Wilhelm von Rubruk - Beim Grosskhan der Mongolen
Verlag Edition Erdmann

ISBN: 3-86503-003-3

Franziskaner, Wahrsagerei und Karakorum

Beim Grosskhan der Mongolen

National Geographic Deutschland:

Ein Franziskaner aus Flandern soll christlichen Missionaren das Mongolenreich öffnen. Wilhelm von Rubruk scheitert am Desinteresse des Herrschers Mangu. Doch sein Reisebericht wird zu einer spannenden Lektüre über eine unbekannte Welt.

Wenigstens eine gute Nachricht ist aus dem Osten gekommen.
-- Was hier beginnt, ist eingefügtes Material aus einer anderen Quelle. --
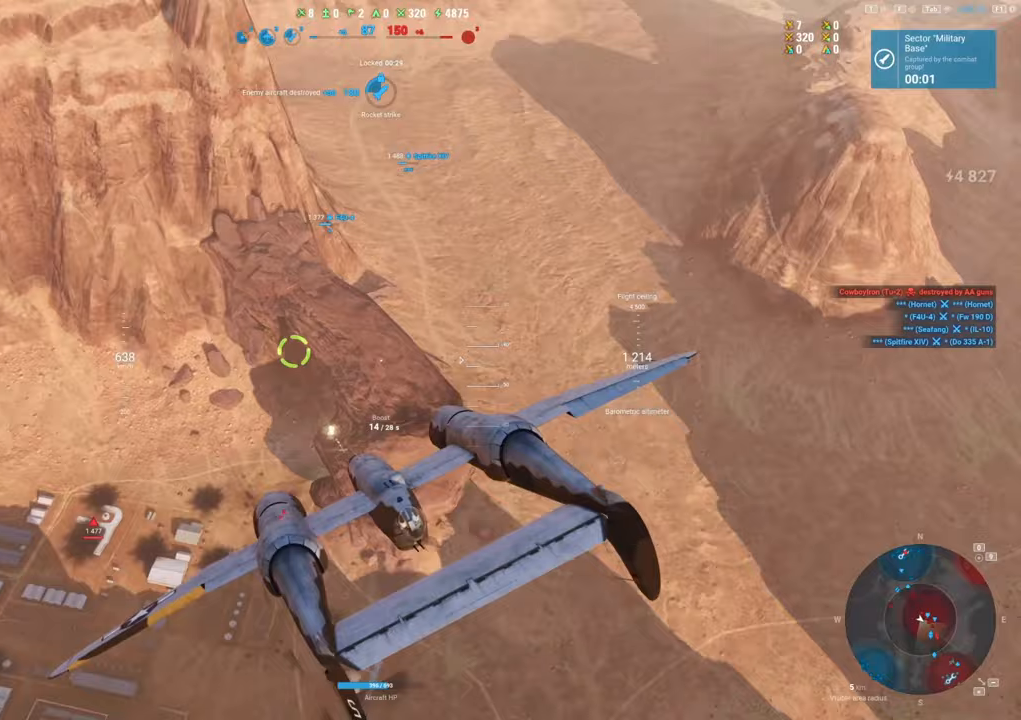
{"keys": ["a"], "mouse": [], "mouse_move": "up", "events": []}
Der Dominikanermönch Andreas von Longjumeau hat sie von seiner Reise ins Mongolenreich mit nach Hause gebracht. Frankreichs König Ludwig IX., der sich auf einem Kreuzzug im Orient befindet, setzt all seine Hoffnungen auf diese sensationelle Neuigkeit. Prinz Sartak, berichtet Bruder Andreas, sei Christ geworden! Der Sohn von Fürst Batu, dem Herrscher über das Reich der „Goldenen Horde“, im Schoß der katholischen Kirche? Es klingt zu schön, um wahr zu sein. Heißt das etwa, dass der Einbruch des einzig wahren Glaubens ins Reich der Reitervölker doch gelungen ist?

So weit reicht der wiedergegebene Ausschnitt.